Further, as the Court remanded multiple decisions to the lower courts on Tuesday, it is clear that the ruling likely “applies to any form of birth control an employer believes is immoral, not just the four contraceptive methods Hobby Lobby didn't want covered.”
“Alito’s and Kennedy’s claims that the ‘holding is very specific’ are particularly disturbing, considering that the decision has implications for over half of the US population,” said Ibis President Kelly Blanchard. “This ruling singles out women and their health care—it is not only discriminatory but ignores the science on good preventive health care and rolls back decades of progress on women’s health and rights.”
The development of modern contraceptive technologies has been one of the greatest public health advances of the last century, allowing women and couples to space and plan their pregnancies and affording women numerous social, economic, and health benefits. Nearly all women—including 99% of sexually active women—use contraception at some point in their lives, and not only for pregnancy prevention. For example, oral contraceptives are used for a number of medically necessary reasons, including, to reduce pain and heavy bleeding during menstruation, treat acne, and manage symptoms of endometriosis. Use of oral contraceptives has also been shown to reduce risk of ovarian cancer.
Although religious liberty is an important right, women’s religious liberty and their ability to make decisions about their health care and their sexuality should not be limited by the religious beliefs of their employer. We are concerned that this ruling does much more to impede access to quality health care than protect religious freedom. As Justice Ginsberg stated in her dissent, “The exemption sought by Hobby Lobby and Conestoga would override significant interests of the corporations’ employees and covered dependents.
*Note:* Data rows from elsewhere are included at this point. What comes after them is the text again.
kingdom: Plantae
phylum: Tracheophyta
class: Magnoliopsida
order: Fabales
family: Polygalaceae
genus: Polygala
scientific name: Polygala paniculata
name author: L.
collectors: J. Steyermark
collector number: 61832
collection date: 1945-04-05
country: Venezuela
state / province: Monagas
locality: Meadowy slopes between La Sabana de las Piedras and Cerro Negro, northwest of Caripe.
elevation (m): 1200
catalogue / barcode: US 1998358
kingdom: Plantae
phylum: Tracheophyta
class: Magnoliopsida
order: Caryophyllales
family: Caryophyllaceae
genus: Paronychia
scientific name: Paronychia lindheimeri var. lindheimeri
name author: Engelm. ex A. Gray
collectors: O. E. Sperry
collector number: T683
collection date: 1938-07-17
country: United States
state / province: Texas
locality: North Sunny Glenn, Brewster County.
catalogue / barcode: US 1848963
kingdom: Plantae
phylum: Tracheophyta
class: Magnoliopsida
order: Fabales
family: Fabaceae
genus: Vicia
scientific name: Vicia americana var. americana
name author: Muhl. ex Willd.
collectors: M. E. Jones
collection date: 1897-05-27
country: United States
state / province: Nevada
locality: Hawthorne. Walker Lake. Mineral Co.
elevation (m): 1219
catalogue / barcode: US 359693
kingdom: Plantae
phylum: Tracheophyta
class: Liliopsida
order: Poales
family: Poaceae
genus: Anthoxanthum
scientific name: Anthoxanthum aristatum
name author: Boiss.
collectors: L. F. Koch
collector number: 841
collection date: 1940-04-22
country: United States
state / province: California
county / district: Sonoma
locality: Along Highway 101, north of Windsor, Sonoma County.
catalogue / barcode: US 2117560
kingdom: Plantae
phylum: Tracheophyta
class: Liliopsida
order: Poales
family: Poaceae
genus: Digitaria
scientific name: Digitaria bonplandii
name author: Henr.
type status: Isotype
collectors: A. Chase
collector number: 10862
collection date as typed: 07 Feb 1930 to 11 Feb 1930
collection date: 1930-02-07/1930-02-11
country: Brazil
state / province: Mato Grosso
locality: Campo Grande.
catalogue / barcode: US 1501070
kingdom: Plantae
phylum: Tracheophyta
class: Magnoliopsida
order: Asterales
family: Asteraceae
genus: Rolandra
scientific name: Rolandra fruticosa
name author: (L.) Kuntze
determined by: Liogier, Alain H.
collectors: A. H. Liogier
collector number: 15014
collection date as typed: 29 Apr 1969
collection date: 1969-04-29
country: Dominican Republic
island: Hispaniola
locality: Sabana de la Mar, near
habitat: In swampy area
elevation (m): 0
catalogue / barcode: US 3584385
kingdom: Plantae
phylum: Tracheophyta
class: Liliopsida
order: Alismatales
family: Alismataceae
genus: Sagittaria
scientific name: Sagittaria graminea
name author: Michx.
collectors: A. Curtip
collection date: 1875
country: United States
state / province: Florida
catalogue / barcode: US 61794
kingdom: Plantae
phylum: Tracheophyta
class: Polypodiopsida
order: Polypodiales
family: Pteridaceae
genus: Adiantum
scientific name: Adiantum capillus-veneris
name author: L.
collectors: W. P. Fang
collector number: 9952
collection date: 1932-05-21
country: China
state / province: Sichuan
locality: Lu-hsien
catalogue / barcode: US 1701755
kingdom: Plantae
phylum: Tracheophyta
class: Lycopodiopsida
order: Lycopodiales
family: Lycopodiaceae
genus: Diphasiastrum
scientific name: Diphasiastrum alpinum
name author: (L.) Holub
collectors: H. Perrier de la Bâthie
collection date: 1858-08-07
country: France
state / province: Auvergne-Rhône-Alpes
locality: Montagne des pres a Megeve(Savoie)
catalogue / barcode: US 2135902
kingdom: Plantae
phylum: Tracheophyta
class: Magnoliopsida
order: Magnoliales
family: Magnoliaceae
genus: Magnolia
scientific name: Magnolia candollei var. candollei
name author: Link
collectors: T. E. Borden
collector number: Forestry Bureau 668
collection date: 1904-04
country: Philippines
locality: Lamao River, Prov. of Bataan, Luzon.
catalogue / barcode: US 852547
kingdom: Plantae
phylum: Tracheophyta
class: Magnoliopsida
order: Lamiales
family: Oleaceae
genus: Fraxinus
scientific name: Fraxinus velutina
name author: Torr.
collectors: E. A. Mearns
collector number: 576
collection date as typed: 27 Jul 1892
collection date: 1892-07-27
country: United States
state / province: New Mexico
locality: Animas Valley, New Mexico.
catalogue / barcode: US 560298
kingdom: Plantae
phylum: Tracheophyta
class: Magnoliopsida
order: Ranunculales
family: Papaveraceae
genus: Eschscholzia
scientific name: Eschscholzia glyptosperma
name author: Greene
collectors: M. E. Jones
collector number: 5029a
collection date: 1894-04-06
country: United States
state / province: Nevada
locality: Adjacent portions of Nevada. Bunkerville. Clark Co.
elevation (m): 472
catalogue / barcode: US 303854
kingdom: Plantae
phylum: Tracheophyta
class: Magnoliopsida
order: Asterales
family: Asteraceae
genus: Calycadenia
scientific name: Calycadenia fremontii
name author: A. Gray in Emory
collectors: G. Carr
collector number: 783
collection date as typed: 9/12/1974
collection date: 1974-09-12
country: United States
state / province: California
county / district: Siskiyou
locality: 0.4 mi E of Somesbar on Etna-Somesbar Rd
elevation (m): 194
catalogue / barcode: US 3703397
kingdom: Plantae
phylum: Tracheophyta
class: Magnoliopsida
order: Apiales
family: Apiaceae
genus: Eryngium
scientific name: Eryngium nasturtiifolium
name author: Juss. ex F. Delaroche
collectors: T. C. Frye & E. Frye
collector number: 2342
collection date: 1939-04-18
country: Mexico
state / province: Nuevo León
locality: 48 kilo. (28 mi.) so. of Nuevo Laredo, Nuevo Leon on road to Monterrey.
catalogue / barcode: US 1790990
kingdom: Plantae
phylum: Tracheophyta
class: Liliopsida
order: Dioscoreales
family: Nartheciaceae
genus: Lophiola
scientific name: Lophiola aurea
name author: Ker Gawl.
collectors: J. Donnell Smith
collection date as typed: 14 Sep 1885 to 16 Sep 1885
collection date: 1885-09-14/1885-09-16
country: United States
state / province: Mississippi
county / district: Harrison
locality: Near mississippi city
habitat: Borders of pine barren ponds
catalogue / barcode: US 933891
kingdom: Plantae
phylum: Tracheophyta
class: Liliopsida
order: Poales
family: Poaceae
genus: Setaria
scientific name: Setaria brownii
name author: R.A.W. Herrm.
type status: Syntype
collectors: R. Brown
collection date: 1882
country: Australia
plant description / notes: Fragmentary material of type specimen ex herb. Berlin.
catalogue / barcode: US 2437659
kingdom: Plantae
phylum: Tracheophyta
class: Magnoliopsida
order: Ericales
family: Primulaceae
It would deny legions of women who do not hold their employers' beliefs access to contraceptive coverage that the ACA would otherwise secure.”
Ibis remains committed to the arguments set forth by nearly 70 reproductive rights, health and justice organizations who signed on to an amicus brief submitted earlier this year by the National Women’s Law Center in the consolidated cases Sebelius v. Hobby Lobby Stores, Inc. and Conestoga Wood Specialties v. Sebelius. We call on Congress and the Obama Administration to come up with a rigorous implementation plan and enforcement mechanism to ensure that women affected by the Court’s ruling are able to use their insurance to obtain contraception seamlessly and without cost sharing.